The final point is that we’ve talked about this as a problem of extended deterrence, and I think, for most of the American nuclear community, central deterrence remains the main thing, and extended deterrence is the footnote.  In this world, extended deterrence is the main thing and simple deterrence is the footnote if it goes really bad.

And we have historically, simply extended the terms, provided they guaranteed for our allies, and then the associated capabilities.

In this world, we’re trying to build regional deterrence architectures, in which our allies contribute significantly to that capability toolkit.  They contribute missile defenses.  They contribute conventional strike.  They contribute resilience in cyber and space.  And they contribute, in Europe, to the nuclear posture of NATO, and to the hosting of American forces.

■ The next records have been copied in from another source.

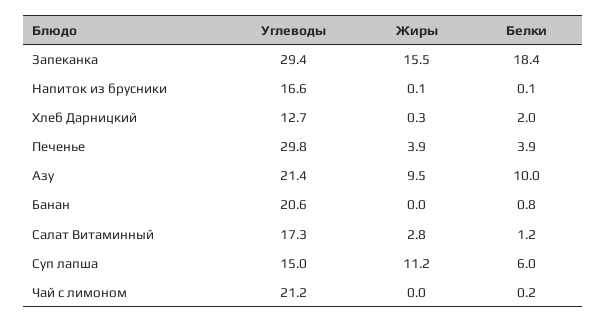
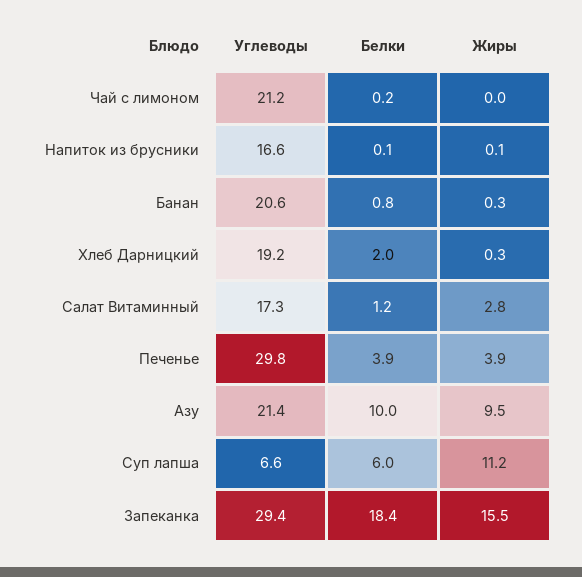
  {
    "Углеводы": {
      "Запеканка": 29.4,
      "Напиток из брусники": 16.6,
-     "Хлеб Дарницкий": 12.7,
+     "Хлеб Дарницкий": 19.2,
      "Печенье": 29.8,
      "Азу": 21.4,
      "Банан": 20.6,
      "Салат Витаминный": 17.3,
-     "Суп лапша": 15,
+     "Суп лапша": 6.6,
      "Чай с лимоном": 21.2
    },
    "Жиры": {
      "Запеканка": 15.5,
      "Напиток из брусники": 0.1,
      "Хлеб Дарницкий": 0.3,
      "Печенье": 3.9,
      "Азу": 9.5,
-     "Банан": 0,
+     "Банан": 0.3,
      "Салат Витаминный": 2.8,
      "Суп лапша": 11.2,
      "Чай с лимоном": 0
    },
    "Белки": {
      "Запеканка": 18.4,
      "Напиток из брусники": 0.1,
      "Хлеб Дарницкий": 2,
      "Печенье": 3.9,
      "Азу": 10,
      "Банан": 0.8,
      "Салат Витаминный": 1.2,
      "Суп лапша": 6,
      "Чай с лимоном": 0.2
    }
  }

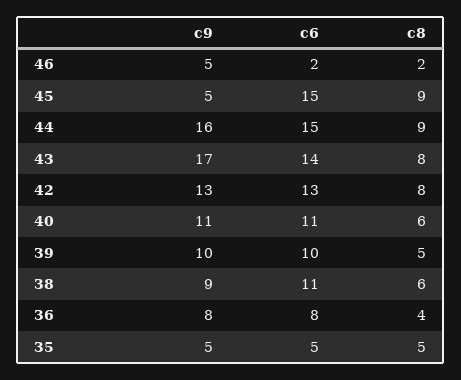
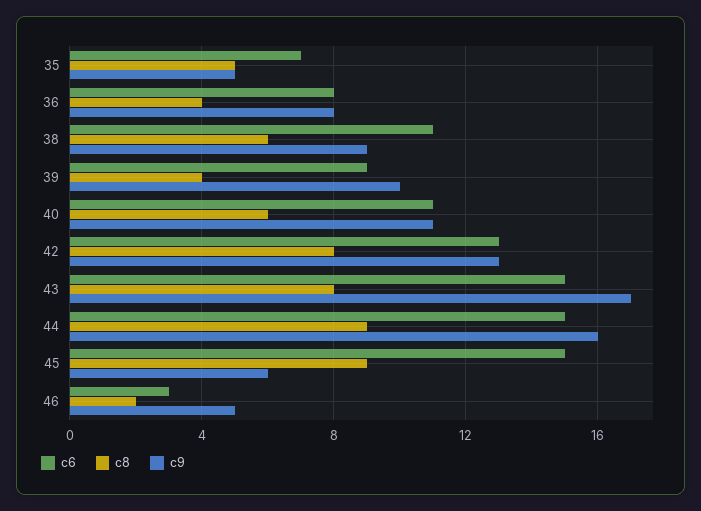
  {
    "c9": {
      "46": 5,
-     "45": 5,
+     "45": 6,
      "44": 16,
      "43": 17,
      "42": 13,
      "40": 11,
      "39": 10,
      "38": 9,
      "36": 8,
      "35": 5
    },
    "c6": {
-     "46": 2,
+     "46": 3,
      "45": 15,
      "44": 15,
-     "43": 14,
+     "43": 15,
      "42": 13,
      "40": 11,
-     "39": 10,
+     "39": 9,
      "38": 11,
      "36": 8,
-     "35": 5
+     "35": 7
    },
    "c8": {
      "46": 2,
      "45": 9,
      "44": 9,
      "43": 8,
      "42": 8,
      "40": 6,
-     "39": 5,
+     "39": 4,
      "38": 6,
      "36": 4,
      "35": 5
    }
  }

This lends credibility to our posture, but it invites many, many complications.  You have already heard a number of them this morning.  Allies are expressing concern that our extended nuclear deterrent lacks certain capabilities that they would value. Sugio mentioned one, a capacity to survive, despite China’s rapidly-growing conventional strike capability, and then there are others.

These are uncomfortable questions for us, because we, as a nuclear community, have largely written out the extended deterrent.  We wouldn’t have the capabilities uniquely associated with extended deterrence.

So, with that, let me hope I’ve given you some “food for thought.”  Theories of victory is a general way to think about this problem set.  A “red theory” that appears well developed and fairly confidently expressed today, a blue theory that’s coming together, a set of theories that we hope never get put to test in war, because some of them are built on some pretty flimsy assumptions, but that are being tested real time today in the regional settings in Europe and Asia.

With that, let me thank you for your attention.  Buy my book early and often and thank you all.